Industry and businesses, including banking, clothing, big food, healthcare, and the poverty industry (including for-profit prisons and refugee camps, and human service corporations), is a big problem, one Hawken does not shy away from. “Cynicism is understandable, given the process of greenwashing. But underneath these [regenerative] commitments are people, just like the person reading this page. People who have children, families, and communities, people who see the looming crisis writ large…[t]here is no point in tiptoeing around the causes of global warming. We are either in a crisis or we are not…We know what needs to be done. The question is how do we come together, get it done, and make it right?”
One way is by using offsets, or as Hawken prefers, “onsets.” An offset is a promissory note, to balance your current greenhouse gas emissions by an equal amount in the future. But offsets do “almost nothing to chip away at the legacy carbon that has been accumulating in the atmosphere for decades.” Instead, Hawken urges, convert offsets to onsets.
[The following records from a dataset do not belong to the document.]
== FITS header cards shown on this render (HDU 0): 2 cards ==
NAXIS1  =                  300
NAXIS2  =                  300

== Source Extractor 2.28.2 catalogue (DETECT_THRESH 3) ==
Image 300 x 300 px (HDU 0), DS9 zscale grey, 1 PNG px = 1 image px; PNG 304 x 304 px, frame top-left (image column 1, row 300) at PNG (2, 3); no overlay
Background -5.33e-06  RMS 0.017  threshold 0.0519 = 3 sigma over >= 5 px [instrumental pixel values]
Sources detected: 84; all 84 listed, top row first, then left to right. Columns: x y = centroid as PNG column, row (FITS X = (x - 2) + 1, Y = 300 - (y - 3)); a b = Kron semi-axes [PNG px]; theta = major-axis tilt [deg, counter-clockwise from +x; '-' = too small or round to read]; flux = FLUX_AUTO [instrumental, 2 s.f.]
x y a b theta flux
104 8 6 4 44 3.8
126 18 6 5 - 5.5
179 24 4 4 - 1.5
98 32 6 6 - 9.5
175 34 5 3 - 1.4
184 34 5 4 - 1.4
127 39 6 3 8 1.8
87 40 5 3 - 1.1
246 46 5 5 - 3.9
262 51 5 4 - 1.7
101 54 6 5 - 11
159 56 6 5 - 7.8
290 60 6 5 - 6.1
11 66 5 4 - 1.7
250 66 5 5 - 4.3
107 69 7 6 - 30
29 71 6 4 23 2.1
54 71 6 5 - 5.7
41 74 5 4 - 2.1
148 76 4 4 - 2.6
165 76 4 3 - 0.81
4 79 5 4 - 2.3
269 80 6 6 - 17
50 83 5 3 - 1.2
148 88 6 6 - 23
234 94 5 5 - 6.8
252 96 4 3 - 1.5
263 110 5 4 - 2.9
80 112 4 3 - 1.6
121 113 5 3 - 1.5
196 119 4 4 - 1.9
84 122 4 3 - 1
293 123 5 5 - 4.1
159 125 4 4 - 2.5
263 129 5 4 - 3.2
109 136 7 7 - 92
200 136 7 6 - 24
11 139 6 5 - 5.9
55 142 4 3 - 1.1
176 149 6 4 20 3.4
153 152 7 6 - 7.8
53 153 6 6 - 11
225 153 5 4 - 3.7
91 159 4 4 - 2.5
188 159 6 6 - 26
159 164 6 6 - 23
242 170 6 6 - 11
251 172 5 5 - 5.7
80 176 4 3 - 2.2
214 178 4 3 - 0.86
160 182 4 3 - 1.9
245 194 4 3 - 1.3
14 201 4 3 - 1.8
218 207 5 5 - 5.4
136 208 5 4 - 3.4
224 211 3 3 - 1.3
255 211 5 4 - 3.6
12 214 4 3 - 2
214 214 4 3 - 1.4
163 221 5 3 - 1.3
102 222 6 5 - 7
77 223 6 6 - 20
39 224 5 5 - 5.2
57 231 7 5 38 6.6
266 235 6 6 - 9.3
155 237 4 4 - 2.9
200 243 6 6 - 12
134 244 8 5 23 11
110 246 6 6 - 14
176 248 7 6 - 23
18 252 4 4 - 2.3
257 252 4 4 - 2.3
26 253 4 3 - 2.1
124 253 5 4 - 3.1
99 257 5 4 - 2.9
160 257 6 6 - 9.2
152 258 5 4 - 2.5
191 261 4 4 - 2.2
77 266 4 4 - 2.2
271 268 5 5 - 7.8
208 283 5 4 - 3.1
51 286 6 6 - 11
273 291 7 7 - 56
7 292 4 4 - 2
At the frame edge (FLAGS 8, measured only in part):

By buying twice or three times as much as is needed to simply make your activities carbon-neutral, you help pay down our society’s accumulated carbon debt. ” . . . [I]nstead of simply neutralizing the emissions from the twenty thousand miles you put on your car for a hundred dollars, double the amount and pay forward . . .to a verified project that draws down extra greenhouse gas emissions while restoring degraded land and improving the well-being of humans and nature…[i]f two people paid their debt forward—or four people, or four hundred—measurable reductions in atmospheric carbon dioxide will occur.” He advocates choosing fast-acting onsets, such as protecting forests or giving people clean cookstoves, to immediately eliminate emissions, protect life systems, and sequester carbon. Speed matters; do it now, do it fast, and do as much as you can.
The last section, “Action + Connection,” offers a checklist of twelve questions. Does the action create more life or reduce it? Does it heal the future or steal from the future? “Most of what we do does not tick all the boxes. However, like a compass, it shows us the directions…by employing the guidelines you pivot.”
Next, create a punch list. “The true top solutions are what you can, want, and will do.” Hawken offers two sample punch lists from a homeowner and a small food company, each committing to seven regenerative changes. You can go on the Regeneration website to read other punch lists and prepare and share your own.
Individual actions are important, but Hawken notes that as social creatures, humans work best in groups. We’re not great at responding to abstract threats, but ‘humans are notably brilliant at joining together to solve problems. Give us immediate threats like an impending cyclone, flood, or hurricane, and we’re all over it…[t]o reverse global warming, we need to address current human needs, not an imagined dystopian future.”
And enjoy ourselves doing it. Hawken finds beauty even in our current peril. “The earth’s biological decline is how it adapts to what we are doing. Nature never makes a mistake. We do. The Earth will come back to life no matter what. Nations, peoples, and cultures may not. The earth is homeschooling us,” he says. This is a watershed moment. But we created this moment, and we can respond to it, not in a joyless, puritanical way, but regeneratively, bringing ourselves back to life as we transform the world. “The agent who can head off the climate crisis is reading this sentence.”
Jessie Haas has lived in a tiny, off-grid cabin in Vermont for over thirty-five years. She’s the author of forty-one books, including The Hungry Place.